Lack of diligence is a professional defect. An LPO’s work load must be controlled so that each transaction can be handled competently. However, timely action under this rule should be measured by circumstances under the LPO’s control (as distinguished from unreasonable timing demands imposed by employer work load, the parties or the terms of the transaction). Unless the client relationship is terminated as provided in Rule 1.6, an LPO should carry through to conclusion all matters undertaken for a client. See also Rule 1.3, Communication with Clients, infra.

LPORPC 1.3 COMMUNICATION WITH CLIENTS

(a) Upon reasonable request, an LPO shall promptly provide relevant information to the clients regarding the documents selected, prepared, and completed for the transaction.

(b) An LPO shall timely notify its clients of omissions or discrepancies in the documentation provided to the LPO which must be resolved before the LPO can provide LPO services in the transaction.

• _Task item 1_:
In the LPO rules excerpt, what should an LPO carry through to conclusion unless the client relationship is terminated as provided in Rule 1.6?

• _Supplied records_:
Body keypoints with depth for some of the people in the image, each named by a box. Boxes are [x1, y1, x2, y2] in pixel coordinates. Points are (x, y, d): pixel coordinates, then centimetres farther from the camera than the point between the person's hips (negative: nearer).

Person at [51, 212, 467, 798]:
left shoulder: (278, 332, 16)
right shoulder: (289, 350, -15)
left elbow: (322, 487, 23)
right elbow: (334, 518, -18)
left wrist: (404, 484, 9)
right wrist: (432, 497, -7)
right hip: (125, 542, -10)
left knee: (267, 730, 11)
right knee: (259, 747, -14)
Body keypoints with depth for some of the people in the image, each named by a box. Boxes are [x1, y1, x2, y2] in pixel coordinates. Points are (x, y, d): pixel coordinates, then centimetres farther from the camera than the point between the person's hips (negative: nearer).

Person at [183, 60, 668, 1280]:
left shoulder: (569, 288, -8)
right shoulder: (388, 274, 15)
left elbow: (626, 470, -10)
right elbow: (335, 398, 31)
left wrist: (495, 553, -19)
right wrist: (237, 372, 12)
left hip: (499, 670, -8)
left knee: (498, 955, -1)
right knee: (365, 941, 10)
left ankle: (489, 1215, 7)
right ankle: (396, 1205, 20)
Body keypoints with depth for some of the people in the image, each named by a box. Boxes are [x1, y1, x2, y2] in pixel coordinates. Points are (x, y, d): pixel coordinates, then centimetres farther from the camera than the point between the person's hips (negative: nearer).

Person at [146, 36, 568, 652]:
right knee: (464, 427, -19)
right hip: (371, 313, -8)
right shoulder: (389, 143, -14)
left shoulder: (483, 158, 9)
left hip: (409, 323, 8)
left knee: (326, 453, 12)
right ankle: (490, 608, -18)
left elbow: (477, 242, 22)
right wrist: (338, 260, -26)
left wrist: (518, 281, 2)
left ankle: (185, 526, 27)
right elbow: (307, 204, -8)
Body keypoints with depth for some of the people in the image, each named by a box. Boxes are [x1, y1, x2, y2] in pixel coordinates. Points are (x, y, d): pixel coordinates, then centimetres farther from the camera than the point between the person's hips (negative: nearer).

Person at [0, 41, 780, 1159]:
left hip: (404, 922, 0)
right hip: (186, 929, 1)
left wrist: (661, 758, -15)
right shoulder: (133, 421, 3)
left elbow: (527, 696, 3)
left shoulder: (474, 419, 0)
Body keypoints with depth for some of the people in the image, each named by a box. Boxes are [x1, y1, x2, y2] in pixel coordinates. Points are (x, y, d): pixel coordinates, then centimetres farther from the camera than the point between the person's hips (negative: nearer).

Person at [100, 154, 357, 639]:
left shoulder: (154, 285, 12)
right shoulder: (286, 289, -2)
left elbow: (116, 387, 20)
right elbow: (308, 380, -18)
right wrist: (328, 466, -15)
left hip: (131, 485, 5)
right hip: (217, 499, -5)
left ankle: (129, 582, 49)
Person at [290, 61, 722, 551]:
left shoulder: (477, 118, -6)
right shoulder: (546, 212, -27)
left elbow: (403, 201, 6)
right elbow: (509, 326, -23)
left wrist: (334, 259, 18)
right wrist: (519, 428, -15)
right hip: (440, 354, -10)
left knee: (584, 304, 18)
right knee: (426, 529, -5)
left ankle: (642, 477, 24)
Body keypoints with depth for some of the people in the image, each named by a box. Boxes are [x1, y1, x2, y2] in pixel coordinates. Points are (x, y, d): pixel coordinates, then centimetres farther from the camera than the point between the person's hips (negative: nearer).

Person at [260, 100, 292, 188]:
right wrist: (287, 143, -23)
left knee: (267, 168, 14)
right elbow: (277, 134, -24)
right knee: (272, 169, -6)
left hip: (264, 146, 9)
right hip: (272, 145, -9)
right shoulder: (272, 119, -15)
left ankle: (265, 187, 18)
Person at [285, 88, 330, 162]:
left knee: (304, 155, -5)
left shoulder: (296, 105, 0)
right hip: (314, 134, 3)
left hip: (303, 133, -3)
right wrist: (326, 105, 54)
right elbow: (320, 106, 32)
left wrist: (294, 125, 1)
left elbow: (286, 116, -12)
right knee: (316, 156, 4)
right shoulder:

• _Task item 2_:
Write out everything in the records from the line that contains "right shoulder: (546, 212, -27)" down to the line that contains "left ankle: (642, 477, 24)", with both of those lines included.

• _Task result 1_:
All matters undertaken for a client.

• _Task result 2_:
right shoulder: (546, 212, -27)
left elbow: (403, 201, 6)
right elbow: (509, 326, -23)
left wrist: (334, 259, 18)
right wrist: (519, 428, -15)
right hip: (440, 354, -10)
left knee: (584, 304, 18)
right knee: (426, 529, -5)
left ankle: (642, 477, 24)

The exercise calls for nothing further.